PEDIDO:
Pode copiar, sem nenhuma alteração, o trecho do texto sobre resistência civil que vai de "Desde o fim" até "iniciam revoltas sangrentas."?

TEXTO FORNECIDO:
┏━━

Desde o fim da Guerra Fria, há cada vez mais conflitos envolvendo cidadãos "normais", que querem derrubar líderes autoritários. Acredito que essa tendência vá se perpetuar. Os povos oprimidos parecem ter só têm duas alternativas: ou aceitam o status quo ou iniciam revoltas sangrentas.

Meu sonho é que, algum dia, todas as pessoas desse mundo prefiram o caminho da resistência civil ao da revolta armada. E espero que façam essa opção porque entenderam que a resistência civil, ou seja, o conflito isento de violência ou o uso do poder do povo, é um meio eficaz na luta pela liberdade.

Há dez anos, fundei o Centro Internacional de Conflitos Não Violentos (International Center on Nonviolent Conflict - ICNC), a fim de provar isso ao mundo. O ICNC divide suas experiências práticas com ativistas, cientistas, jornalistas e políticos. Essas experiências já ajudaram pessoas em 139 países. Elas queriam mudar seu futuro. Nossa meta é salvar incontáveis vidas que, caso contrário, possivelmente se acabariam em insurreições populares.

O exemplo sírio

É preciso apenas observar as duas fases do conflito sírio: de março a setembro de 2011, houve uma campanha de resistência civil que fragilizou o regime Assad mais do que nos 40 anos anteriores. Menos de 3 mil pessoas morreram nesta ação.

O sucesso dessa campanha encorajou à dissidência grande parte das Forças Armadas sírias, que acabaram se aliando aos ativistas da oposição. Infelizmente a resistência civil foi relegada a segundo plano numa fase posterior do conflito, pois muita gente estava erroneamente convencida de que não seria possível chegar às metas almejadas sem o uso da violência. E assim começou o combate armado para derrubar o regime.

Nessas alturas, o conflito já custou a vida de mais de 70 mil pessoas. E não se sabe quando essa guerra sangrenta irá acabar. Os opositores de Assad provaram sobretudo uma coisa: uma insurreição sangrenta não traz os resultados desejados.

Uma pesquisa realizada por especialistas, com o apoio do ICNC, trouxe a prova histórica de que uma resistência violenta não é muito eficaz. O estudo analisa as consequências de 323 ações violentas e não violentas entre 1900 e 2006. O resultado foi publicado no livro Why Civil Resistance Works (Por que a resistência civil funciona), de Erica Chenoweth e Maria Stephan.

As autoras receberam por isso o Prêmio Woodrow Wilson, da Associação Americana de Ciências Políticas (confederação dos cientistas políticos norte-americanos), pelo melhor livro publicado nos EUA sobre governo, política e relações internacionais.

A pesquisa concluiu que 53% de todas as campanhas civis de resistência foram bem-sucedidas, enquanto apenas 26% das revoltas violentas levaram aos resultados desejados.

Estratégia objetiva

Esses dados não surpreendem. A luta armada tem por objetivo matar todos os que de alguma forma estão ligados ao poder. Uma resistência civil mais sensata, contudo, distingue entre os poucos detentores do poder em uma sociedade e seus vários cúmplices, como burocratas, soldados e comerciantes, que levam a cabo os comandos que recebem ou simplesmente agem de maneira oportunista.

┗━━

SEÇÃO DO MATERIAL:
┏━━

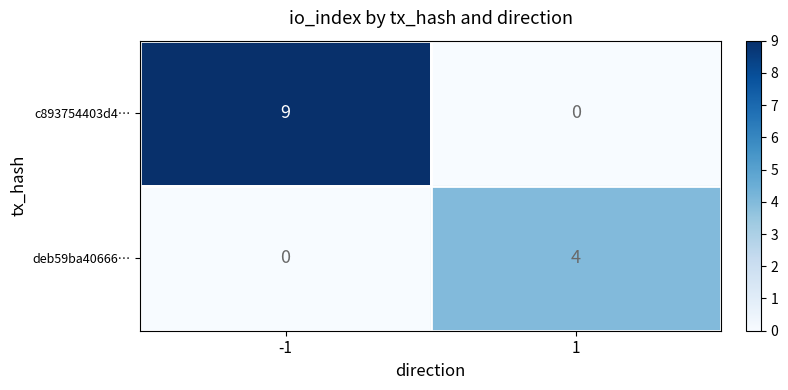

Which series changed the most between -1 and 1?

c893754403d4…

┗━━

RESPOSTA ABAIXO:
Desde o fim da Guerra Fria, há cada vez mais conflitos envolvendo cidadãos "normais", que querem derrubar líderes autoritários. Acredito que essa tendência vá se perpetuar. Os povos oprimidos parecem ter só têm duas alternativas: ou aceitam o status quo ou iniciam revoltas sangrentas.